BEGIN
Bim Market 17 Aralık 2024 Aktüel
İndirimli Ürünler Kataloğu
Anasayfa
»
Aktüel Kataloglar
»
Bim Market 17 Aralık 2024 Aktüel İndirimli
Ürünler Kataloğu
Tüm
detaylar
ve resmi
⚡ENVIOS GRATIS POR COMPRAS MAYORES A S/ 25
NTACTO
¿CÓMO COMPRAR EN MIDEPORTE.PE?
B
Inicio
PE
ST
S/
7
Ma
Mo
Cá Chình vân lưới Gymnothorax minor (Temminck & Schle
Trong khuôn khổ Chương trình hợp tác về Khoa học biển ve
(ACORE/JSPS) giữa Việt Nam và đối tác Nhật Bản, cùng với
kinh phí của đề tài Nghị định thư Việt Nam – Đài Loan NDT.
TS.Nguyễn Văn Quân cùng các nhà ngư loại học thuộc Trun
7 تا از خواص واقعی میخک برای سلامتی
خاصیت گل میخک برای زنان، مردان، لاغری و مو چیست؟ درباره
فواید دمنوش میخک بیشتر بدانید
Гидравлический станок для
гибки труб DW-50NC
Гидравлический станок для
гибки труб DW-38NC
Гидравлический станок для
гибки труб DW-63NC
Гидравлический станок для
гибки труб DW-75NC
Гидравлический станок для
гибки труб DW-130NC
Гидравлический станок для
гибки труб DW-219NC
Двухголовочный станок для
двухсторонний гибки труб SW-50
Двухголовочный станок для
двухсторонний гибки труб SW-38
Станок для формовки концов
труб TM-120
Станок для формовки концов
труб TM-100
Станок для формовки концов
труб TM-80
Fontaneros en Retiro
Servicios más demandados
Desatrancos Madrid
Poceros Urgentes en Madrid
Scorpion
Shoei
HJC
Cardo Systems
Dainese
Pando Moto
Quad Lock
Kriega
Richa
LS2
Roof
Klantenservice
END
BEGIN
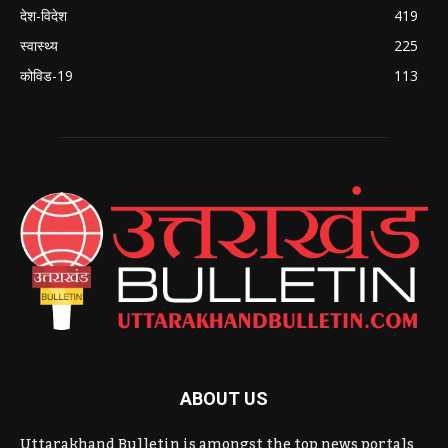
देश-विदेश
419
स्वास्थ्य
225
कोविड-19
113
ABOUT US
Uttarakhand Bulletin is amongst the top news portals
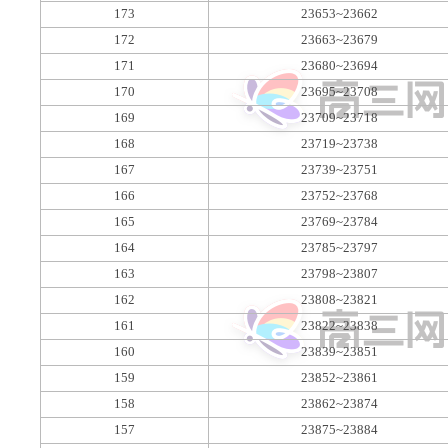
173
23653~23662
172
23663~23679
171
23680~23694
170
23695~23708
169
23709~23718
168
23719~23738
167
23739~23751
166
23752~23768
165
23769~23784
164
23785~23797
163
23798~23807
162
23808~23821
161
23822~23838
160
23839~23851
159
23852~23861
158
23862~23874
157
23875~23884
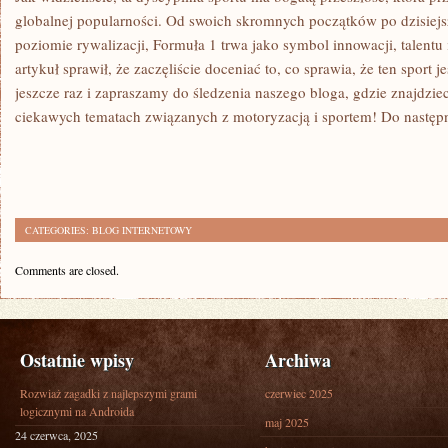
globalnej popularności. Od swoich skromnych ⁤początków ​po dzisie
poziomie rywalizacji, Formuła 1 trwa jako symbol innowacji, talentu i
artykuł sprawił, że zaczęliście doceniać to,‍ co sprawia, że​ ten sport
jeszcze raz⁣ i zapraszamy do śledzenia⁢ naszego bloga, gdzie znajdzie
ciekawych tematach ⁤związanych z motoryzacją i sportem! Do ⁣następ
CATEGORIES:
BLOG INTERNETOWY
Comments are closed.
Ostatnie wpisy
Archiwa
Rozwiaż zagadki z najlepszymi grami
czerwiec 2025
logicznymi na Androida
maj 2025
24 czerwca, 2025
END
BEGIN
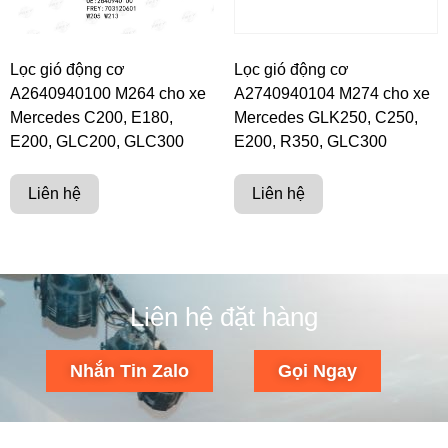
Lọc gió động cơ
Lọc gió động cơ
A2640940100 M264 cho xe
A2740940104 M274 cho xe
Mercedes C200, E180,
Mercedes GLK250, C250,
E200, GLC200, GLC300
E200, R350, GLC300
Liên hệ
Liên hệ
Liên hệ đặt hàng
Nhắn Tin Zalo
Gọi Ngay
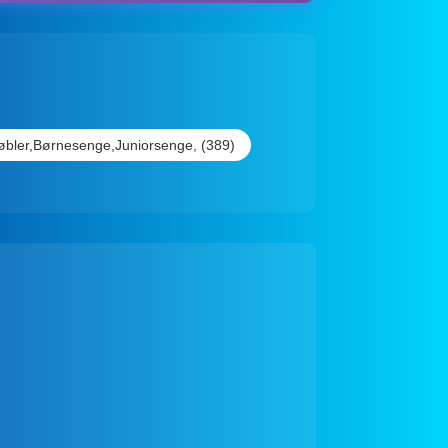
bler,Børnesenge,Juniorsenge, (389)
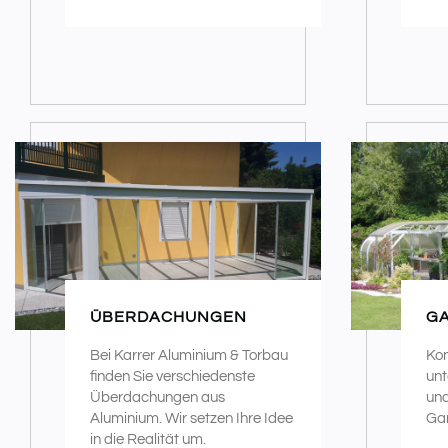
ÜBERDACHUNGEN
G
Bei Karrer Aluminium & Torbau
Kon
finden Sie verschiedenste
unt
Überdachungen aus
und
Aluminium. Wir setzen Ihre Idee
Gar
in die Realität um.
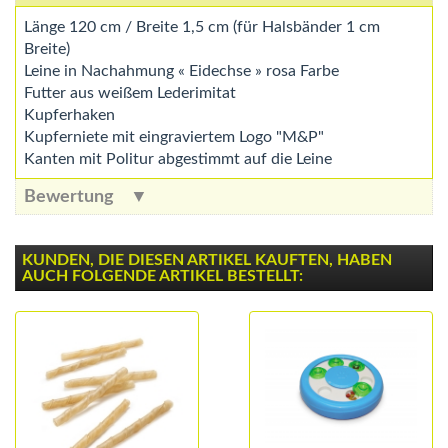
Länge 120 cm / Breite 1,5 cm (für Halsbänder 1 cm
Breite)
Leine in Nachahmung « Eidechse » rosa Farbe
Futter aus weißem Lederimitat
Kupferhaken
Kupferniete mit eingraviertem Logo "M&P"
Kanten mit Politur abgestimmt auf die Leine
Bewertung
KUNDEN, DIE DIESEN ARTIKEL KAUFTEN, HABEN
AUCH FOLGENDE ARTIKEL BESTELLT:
END
**PROBLEM STATEMENT:** Which lines in the records contain the word "cùng"? Pull out each of them.

**COMPLETED EXERCISE:**
(ACORE/JSPS) giữa Việt Nam và đối tác Nhật Bản, cùng với
TS.Nguyễn Văn Quân cùng các nhà ngư loại học thuộc Trun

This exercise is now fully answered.